In the listing below, locate the line containing "thinly sliced carrots"; reproduce that line and all lines that follow it, unchanged.

### [DATASET RECORDS]
===

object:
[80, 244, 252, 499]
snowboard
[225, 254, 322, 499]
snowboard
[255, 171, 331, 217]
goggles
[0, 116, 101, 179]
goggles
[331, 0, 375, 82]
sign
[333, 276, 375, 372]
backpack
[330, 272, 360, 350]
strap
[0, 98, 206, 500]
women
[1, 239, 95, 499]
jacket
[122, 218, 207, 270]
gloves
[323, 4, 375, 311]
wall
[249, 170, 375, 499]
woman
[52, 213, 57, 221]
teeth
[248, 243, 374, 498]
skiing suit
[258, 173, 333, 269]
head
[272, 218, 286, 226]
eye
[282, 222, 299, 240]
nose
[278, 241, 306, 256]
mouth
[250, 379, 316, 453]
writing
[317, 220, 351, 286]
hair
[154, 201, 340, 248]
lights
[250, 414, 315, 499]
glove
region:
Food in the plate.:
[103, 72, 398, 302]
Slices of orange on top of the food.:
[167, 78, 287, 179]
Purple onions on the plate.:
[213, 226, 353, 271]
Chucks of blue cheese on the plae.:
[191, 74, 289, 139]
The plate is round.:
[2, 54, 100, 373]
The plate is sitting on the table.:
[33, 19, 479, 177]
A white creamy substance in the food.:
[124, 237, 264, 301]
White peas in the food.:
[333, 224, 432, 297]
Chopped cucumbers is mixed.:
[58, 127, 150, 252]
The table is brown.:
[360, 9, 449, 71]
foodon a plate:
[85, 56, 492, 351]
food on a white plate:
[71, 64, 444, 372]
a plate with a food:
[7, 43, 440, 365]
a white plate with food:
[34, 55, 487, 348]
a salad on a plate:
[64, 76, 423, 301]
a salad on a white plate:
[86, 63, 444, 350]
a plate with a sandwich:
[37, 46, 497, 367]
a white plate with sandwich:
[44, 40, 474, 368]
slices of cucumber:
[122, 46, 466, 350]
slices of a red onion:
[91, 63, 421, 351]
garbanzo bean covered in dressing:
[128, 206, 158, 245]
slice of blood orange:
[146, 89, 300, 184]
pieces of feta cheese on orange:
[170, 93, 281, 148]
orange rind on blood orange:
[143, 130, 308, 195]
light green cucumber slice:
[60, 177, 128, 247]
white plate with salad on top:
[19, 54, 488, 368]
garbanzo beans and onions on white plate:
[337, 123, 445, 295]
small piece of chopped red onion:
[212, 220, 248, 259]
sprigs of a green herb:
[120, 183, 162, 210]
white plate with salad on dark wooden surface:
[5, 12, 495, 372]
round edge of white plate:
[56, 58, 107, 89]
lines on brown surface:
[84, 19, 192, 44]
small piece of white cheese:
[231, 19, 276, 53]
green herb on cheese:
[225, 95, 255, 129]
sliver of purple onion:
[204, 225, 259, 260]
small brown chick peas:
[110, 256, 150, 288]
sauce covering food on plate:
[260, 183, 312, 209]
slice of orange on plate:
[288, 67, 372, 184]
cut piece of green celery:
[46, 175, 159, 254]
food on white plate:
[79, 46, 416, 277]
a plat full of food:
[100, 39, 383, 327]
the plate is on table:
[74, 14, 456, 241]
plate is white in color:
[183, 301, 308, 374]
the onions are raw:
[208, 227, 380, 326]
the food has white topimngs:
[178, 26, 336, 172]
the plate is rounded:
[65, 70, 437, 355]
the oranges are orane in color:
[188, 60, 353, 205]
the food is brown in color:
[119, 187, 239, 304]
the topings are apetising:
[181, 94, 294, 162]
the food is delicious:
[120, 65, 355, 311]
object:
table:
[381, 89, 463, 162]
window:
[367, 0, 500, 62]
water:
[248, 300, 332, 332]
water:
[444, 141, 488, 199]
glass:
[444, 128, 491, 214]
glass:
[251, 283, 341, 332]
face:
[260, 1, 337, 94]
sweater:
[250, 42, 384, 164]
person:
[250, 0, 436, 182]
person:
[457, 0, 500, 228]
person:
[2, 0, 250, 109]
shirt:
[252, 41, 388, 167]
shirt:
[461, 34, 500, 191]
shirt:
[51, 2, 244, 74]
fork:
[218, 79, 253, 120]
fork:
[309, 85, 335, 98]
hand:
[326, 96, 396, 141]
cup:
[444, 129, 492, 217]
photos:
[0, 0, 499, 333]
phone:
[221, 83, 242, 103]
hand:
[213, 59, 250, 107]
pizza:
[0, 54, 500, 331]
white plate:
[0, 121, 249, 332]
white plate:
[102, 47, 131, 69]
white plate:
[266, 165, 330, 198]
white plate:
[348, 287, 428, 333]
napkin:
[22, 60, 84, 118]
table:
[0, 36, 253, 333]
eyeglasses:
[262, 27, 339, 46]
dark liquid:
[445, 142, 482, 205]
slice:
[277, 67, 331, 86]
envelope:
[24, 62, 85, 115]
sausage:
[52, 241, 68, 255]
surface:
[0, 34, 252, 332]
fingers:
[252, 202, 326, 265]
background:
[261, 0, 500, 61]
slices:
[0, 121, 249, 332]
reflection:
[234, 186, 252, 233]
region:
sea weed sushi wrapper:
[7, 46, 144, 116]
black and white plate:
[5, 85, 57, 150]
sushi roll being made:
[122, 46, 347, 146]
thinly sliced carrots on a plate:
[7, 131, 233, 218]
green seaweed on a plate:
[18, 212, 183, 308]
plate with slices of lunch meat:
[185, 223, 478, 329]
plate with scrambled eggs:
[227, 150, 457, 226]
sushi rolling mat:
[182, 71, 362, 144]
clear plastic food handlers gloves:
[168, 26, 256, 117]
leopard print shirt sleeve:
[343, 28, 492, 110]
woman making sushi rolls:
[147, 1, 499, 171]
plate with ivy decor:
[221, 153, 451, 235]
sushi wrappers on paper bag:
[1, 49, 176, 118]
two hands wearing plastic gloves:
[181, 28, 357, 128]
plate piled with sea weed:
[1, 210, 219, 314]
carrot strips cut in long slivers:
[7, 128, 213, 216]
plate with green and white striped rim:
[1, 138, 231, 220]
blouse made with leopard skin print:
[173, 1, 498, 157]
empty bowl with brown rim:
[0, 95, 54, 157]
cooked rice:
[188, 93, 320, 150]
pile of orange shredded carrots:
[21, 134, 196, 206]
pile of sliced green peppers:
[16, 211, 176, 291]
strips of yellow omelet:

===

### [RESPONSE TO THIS TASK]
thinly sliced carrots on a plate:
[7, 131, 233, 218]
green seaweed on a plate:
[18, 212, 183, 308]
plate with slices of lunch meat:
[185, 223, 478, 329]
plate with scrambled eggs:
[227, 150, 457, 226]
sushi rolling mat:
[182, 71, 362, 144]
clear plastic food handlers gloves:
[168, 26, 256, 117]
leopard print shirt sleeve:
[343, 28, 492, 110]
woman making sushi rolls:
[147, 1, 499, 171]
plate with ivy decor:
[221, 153, 451, 235]
sushi wrappers on paper bag:
[1, 49, 176, 118]
two hands wearing plastic gloves:
[181, 28, 357, 128]
plate piled with sea weed:
[1, 210, 219, 314]
carrot strips cut in long slivers:
[7, 128, 213, 216]
plate with green and white striped rim:
[1, 138, 231, 220]
blouse made with leopard skin print:
[173, 1, 498, 157]
empty bowl with brown rim:
[0, 95, 54, 157]
cooked rice:
[188, 93, 320, 150]
pile of orange shredded carrots:
[21, 134, 196, 206]
pile of sliced green peppers:
[16, 211, 176, 291]
strips of yellow omelet:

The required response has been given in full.